#### MATERIAL TO PROCESS
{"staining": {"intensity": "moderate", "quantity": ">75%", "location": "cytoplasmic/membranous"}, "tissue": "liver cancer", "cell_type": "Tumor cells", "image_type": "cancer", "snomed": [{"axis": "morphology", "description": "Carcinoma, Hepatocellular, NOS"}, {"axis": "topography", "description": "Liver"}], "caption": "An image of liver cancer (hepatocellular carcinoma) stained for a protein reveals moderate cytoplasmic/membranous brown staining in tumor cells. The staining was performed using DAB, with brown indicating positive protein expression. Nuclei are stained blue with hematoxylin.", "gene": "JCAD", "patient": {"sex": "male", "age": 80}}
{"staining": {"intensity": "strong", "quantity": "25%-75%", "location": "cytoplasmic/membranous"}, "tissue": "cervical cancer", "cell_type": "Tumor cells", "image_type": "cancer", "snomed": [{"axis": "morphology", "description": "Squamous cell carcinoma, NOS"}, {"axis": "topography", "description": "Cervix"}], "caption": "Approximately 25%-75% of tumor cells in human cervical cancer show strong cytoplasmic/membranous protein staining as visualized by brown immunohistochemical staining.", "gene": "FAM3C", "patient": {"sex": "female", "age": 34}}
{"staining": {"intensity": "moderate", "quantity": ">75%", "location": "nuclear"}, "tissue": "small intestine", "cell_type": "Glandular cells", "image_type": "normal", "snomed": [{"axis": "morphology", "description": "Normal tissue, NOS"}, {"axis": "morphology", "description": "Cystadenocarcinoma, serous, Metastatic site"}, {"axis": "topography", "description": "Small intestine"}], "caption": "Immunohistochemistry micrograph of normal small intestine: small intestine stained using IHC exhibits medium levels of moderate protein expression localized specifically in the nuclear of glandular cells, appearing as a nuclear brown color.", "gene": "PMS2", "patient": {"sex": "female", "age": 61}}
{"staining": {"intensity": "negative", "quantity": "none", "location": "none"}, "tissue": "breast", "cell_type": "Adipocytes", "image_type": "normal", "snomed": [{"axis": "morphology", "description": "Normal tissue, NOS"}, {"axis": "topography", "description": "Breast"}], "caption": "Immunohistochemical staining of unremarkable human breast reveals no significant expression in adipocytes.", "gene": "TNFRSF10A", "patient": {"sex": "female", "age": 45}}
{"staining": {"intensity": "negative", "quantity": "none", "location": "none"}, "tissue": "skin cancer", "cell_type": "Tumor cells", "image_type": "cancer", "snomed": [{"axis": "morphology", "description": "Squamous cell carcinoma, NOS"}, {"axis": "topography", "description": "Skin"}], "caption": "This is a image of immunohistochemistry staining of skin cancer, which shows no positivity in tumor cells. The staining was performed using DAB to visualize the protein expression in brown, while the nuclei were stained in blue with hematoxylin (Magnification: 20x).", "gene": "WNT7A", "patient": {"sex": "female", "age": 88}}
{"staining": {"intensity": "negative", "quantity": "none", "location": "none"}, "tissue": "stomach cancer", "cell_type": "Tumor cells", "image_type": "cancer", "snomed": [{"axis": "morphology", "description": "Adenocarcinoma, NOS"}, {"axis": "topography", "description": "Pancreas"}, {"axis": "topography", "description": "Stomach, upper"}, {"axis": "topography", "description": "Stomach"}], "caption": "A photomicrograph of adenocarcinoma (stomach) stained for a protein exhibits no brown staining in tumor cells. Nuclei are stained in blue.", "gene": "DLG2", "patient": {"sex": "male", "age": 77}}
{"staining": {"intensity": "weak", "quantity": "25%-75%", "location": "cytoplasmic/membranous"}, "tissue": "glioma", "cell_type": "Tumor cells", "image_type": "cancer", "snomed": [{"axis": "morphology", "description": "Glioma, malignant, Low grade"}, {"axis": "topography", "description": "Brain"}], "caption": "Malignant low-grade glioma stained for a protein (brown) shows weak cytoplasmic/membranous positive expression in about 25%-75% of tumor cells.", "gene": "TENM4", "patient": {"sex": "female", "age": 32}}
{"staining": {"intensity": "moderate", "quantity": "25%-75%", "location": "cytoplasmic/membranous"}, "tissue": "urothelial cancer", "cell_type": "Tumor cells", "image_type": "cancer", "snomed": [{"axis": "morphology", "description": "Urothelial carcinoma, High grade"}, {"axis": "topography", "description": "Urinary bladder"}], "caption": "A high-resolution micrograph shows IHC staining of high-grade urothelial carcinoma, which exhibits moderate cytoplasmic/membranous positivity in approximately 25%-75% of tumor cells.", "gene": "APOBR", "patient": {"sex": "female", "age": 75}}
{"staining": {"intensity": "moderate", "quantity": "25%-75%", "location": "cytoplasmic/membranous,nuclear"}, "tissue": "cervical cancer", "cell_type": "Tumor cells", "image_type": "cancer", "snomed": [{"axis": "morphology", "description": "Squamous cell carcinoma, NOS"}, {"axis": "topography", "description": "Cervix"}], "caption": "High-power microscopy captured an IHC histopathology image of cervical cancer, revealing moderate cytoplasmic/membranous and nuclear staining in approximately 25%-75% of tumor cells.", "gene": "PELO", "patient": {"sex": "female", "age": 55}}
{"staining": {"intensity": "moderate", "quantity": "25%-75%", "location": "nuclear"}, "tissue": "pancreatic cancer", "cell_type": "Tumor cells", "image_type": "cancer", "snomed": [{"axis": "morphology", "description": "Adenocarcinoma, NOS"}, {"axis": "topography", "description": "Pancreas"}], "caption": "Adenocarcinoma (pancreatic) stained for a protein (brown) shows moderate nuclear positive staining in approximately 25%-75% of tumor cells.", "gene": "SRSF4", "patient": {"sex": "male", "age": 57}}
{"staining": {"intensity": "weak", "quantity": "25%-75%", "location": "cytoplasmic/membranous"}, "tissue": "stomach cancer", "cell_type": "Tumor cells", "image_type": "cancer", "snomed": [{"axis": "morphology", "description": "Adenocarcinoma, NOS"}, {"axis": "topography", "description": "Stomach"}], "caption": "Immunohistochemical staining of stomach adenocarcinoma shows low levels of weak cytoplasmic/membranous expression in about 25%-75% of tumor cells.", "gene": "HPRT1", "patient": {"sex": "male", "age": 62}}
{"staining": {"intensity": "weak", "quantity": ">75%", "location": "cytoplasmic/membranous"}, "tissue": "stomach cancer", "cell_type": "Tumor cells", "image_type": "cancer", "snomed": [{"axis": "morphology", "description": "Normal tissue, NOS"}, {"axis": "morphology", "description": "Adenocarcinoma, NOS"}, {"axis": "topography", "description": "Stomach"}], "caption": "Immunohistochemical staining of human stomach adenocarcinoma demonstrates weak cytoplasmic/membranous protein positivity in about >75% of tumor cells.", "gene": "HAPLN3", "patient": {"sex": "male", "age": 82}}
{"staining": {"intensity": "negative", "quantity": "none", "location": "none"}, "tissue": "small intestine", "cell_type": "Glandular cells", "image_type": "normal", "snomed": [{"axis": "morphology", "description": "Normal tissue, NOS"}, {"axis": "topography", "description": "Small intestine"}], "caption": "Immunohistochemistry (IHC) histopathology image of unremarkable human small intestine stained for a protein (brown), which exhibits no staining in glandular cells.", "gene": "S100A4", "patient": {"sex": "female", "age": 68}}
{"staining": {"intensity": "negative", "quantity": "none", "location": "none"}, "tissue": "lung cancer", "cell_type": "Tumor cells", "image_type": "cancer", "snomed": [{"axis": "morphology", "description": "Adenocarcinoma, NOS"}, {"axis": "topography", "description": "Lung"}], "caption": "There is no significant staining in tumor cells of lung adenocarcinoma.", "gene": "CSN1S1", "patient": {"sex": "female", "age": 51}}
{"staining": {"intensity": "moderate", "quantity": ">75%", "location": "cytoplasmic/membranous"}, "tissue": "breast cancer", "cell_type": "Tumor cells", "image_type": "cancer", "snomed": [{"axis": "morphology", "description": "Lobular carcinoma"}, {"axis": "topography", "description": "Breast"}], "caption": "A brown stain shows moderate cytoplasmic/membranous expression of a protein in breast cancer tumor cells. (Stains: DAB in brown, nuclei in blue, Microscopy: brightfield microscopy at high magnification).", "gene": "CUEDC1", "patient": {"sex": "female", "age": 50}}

#### ABOUT THIS EXERCISE
Produce only the lines from the line containing "high-resolution micrograph shows" through the line containing "microscopy captured an", inclusive of both, exactly as they stand in the entries above.

#### RESULT BELOW
{"staining": {"intensity": "moderate", "quantity": "25%-75%", "location": "cytoplasmic/membranous"}, "tissue": "urothelial cancer", "cell_type": "Tumor cells", "image_type": "cancer", "snomed": [{"axis": "morphology", "description": "Urothelial carcinoma, High grade"}, {"axis": "topography", "description": "Urinary bladder"}], "caption": "A high-resolution micrograph shows IHC staining of high-grade urothelial carcinoma, which exhibits moderate cytoplasmic/membranous positivity in approximately 25%-75% of tumor cells.", "gene": "APOBR", "patient": {"sex": "female", "age": 75}}
{"staining": {"intensity": "moderate", "quantity": "25%-75%", "location": "cytoplasmic/membranous,nuclear"}, "tissue": "cervical cancer", "cell_type": "Tumor cells", "image_type": "cancer", "snomed": [{"axis": "morphology", "description": "Squamous cell carcinoma, NOS"}, {"axis": "topography", "description": "Cervix"}], "caption": "High-power microscopy captured an IHC histopathology image of cervical cancer, revealing moderate cytoplasmic/membranous and nuclear staining in approximately 25%-75% of tumor cells.", "gene": "PELO", "patient": {"sex": "female", "age": 55}}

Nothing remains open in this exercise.